Order, Supreme Court, Bronx County (Laura G. Douglas, J.), entered September 19, 2012, which, insofar as appealed from as limited by the briefs, granted plaintiffs’ motion to strike defendants’ answers to the extent of precluding defendant 1211 Wheeler LLC (Wheeler) from introducing evidence that it lacked notice of a hazardous lead paint condition, and denied Wheeler’s motion to compel plaintiffs to produce authorizations for the medical and educational records of the infant plaintiff’s nonparty siblings, unanimously modified, on the law and the facts, to grant plaintiffs’ motion to the extent of striking Wheeler’s answer, and otherwise affirmed, without costs.

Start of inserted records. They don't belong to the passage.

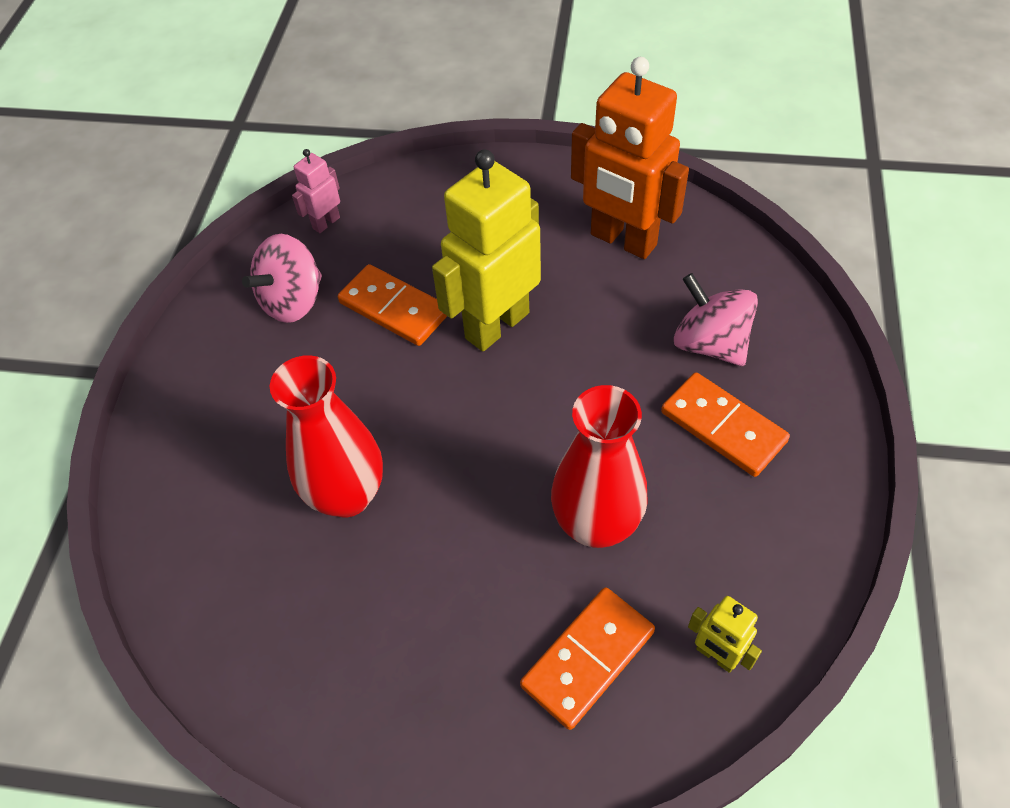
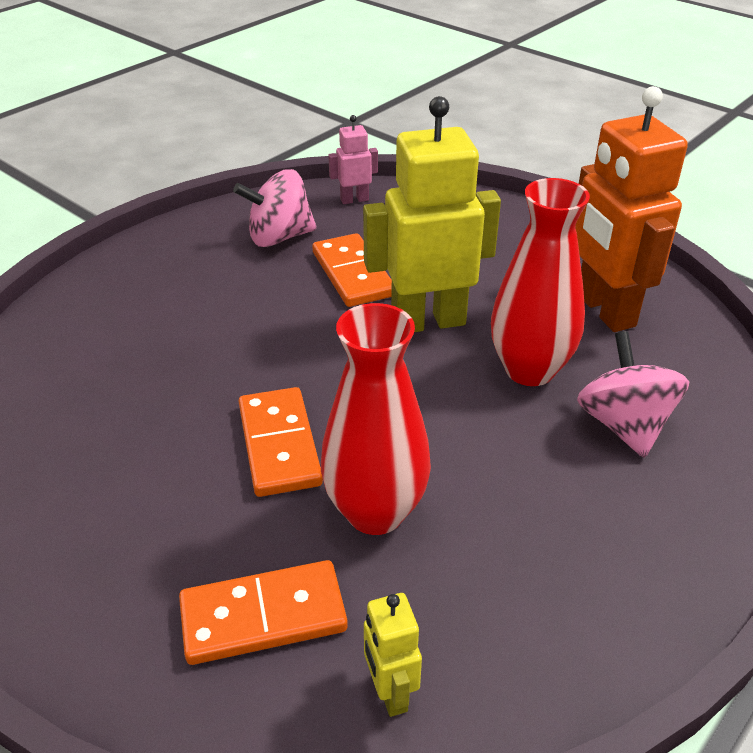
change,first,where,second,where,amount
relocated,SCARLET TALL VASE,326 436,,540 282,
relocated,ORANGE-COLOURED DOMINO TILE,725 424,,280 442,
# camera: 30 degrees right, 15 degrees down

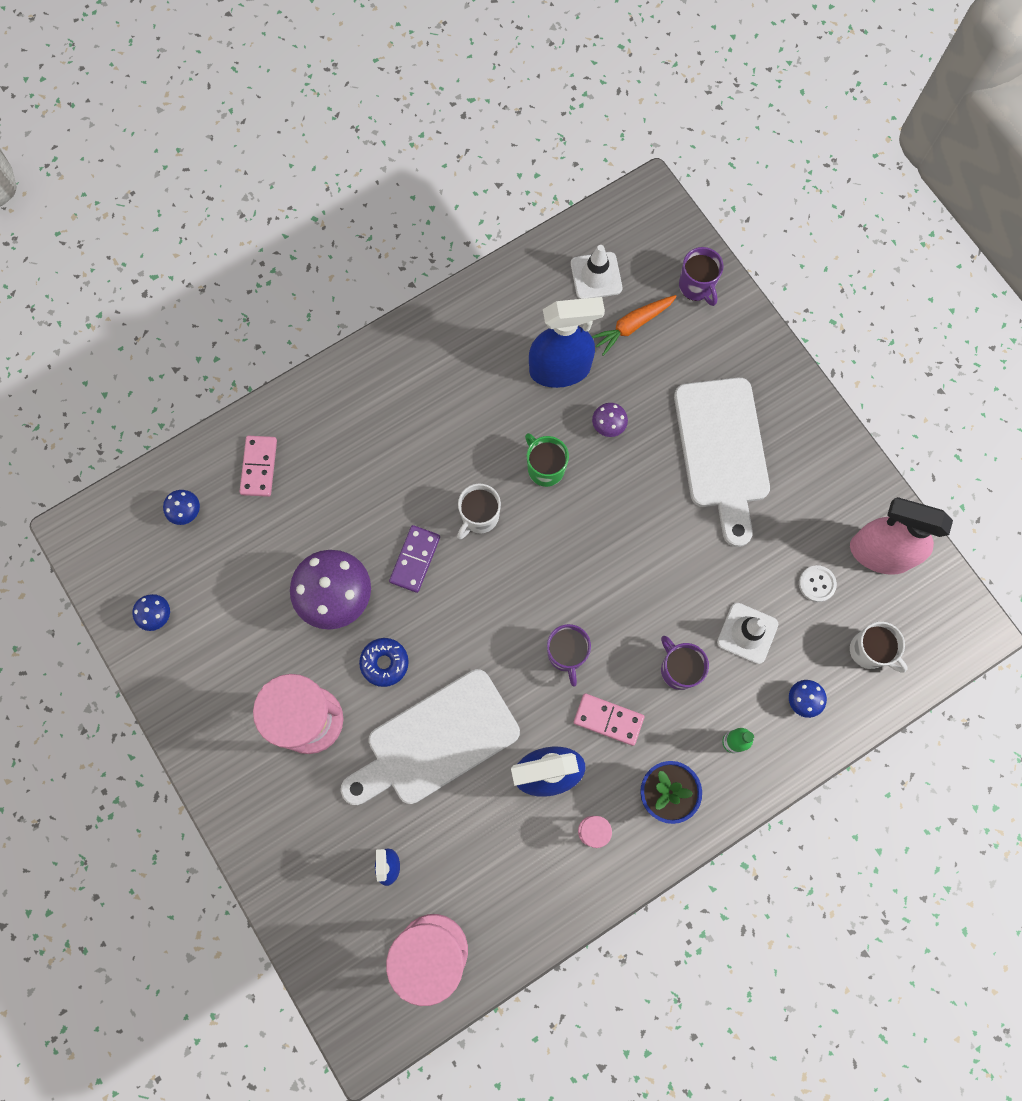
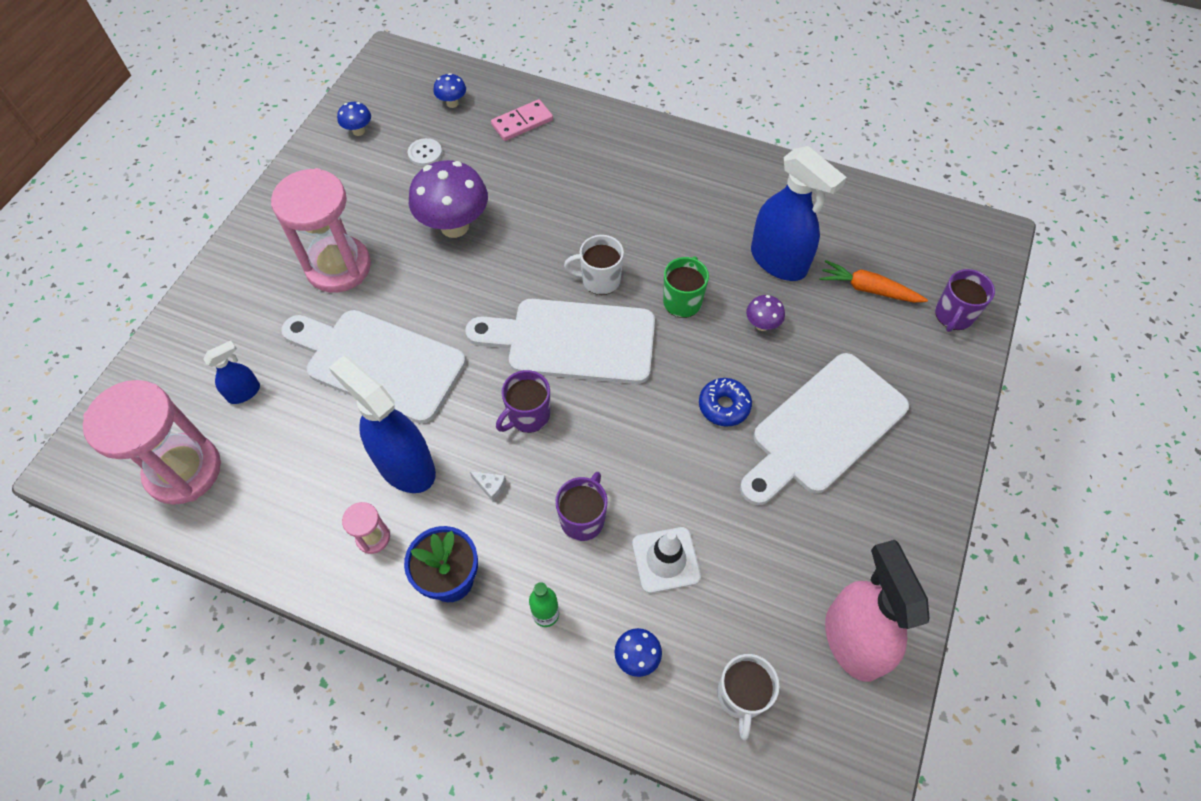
change,first,where,second,where,amount
missing,PURE WHITE SAFETY CONE,596 272,,,
missing,ROYAL PURPLE DOMINO TILE,414 559,,,
relocated,PURE WHITE SHIRT BUTTON,818 583,,425 152,
relocated,BLUE DOUGHNUT,384 662,,725 402,
exchanged,ROSY DOMINO TILE,609 719,PURE WHITE CHEESE,488 486,
appeared,,,PURE WHITE CUTTING BOARD,560 341,
# camera: 55 degrees right, 15 degrees down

During the pendency of a stay of this action, Wheeler sold the premises where the infant plaintiff was allegedly exposed to lead, and all the building records and tenant files were lost. We find that since the loss of these records deprived plaintiffs of the *603means of establishing their prima facie case, the extreme sanction of striking Wheeler’s answer is warranted (see e.g. Gray v Jaeger, 17 AD3d 286 [1st Dept 2005]; see also Herrera v Mattin, 303 AD2d 198 [1st Dept 2003]).
We agree with the motion court that defendant AKS 183rd St. Realty Corp. substantially complied with discovery notices and orders.
Wheeler failed to demonstrate its entitlement to the medical and academic records of the infant plaintiffs nonparty siblings (see Vazquez v New York City Hous. Auth., 79 AD3d 623 [1st Dept 2010]; Monica W. v Milevoi, 252 AD2d 260, 262 [1st Dept 1999]).
In any event, plaintiff mother did not waive the physician-patient privilege with respect to the siblings’ medical records (see CPLR 4504 [a]).
Concur—Sweeny, J.E, Renwick, Andrias, Saxe and Kapnick, JJ.